Opinion
03CR0112; A123020.
Submitted on record and briefs February 9, 2006.
March 15, 2006.
Appeal from Circuit Court, Curry County.
Martin E. Stone, Judge.
Priscilla Maloney filed the brief for appellant.
Hardy Myers, Attorney General, Mary H. Williams, Solicitor General, and Douglas F. Zier, Assistant Attorney General, filed the brief for respondent.
PER CURIAM
Sentence vacated; remanded for resentencing; otherwise affirmed.

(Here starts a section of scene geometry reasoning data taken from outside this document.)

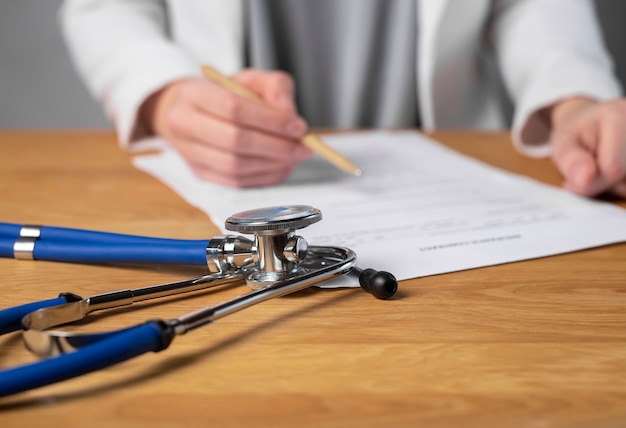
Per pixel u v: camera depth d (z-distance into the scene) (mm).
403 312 413
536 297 437
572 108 893
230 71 1228
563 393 312
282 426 288
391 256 515
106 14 1188
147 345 323
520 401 305
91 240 514
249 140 737
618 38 1947
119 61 1056
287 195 720
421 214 631
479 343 367
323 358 352
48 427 291
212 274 447
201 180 800
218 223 613
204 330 391
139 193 759
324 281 454
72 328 395
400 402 306
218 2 1215
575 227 583
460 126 1381
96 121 2201
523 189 716
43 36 2115
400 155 914
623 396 308
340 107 1394
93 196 750
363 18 1316
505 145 1012
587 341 369
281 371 338
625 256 520
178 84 984
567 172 699
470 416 293
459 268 490
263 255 436
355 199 694
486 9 1244
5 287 475
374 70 1384
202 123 758
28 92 2156
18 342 380
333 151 720
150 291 421
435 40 1228
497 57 1264
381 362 346
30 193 769
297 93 1386
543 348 360
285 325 396
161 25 1297
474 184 745
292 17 1322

Defendant was convicted after a jury trial of failure to report as a sex offender. ORS 181.599. At sentencing, the trial court imposed an upward departure sentence on the grounds that defendant had persistently been involved in similar activity, that defendant had been on post-prison supervision at the time of the offense, and that defendant had multiple parole violations. On appeal, defendant raises several challenges to his conviction and sentence. We reject without discussion defendant's challenges to his conviction. Regarding his sentence, defendant argues that, under Blakely v. Washington, 542 US 296, 124 S Ct 2531, 159 L Ed 2d 403 (2004), and Apprendi v. New Jersey, 530 US 466, 120 S Ct 2348, 147 L Ed 2d 435 (2000), the court erred in imposing a departure sentence based on facts that were not found by a jury or admitted by defendant, in violation of his rights under the Sixth Amendment to the United States Constitution.
Although defendant did not advance such a challenge to the trial court, he argues that the sentence should be reviewed as plain error. We agree. We have held that judicial factfinding on aggravating factors such as those runs afoul of the rule of law announced in Blakely. See, e.g., State v. Perez, 196 Or App 364, 102 P3d 705 (2004), rev allowed, 338 Or 488 (2005) (concerning persistent involvement and on supervision departure factors). For the reason set forth in Perez, we exercise our discretion to correct the error.
Sentence vacated; remanded for resentencing; otherwise affirmed.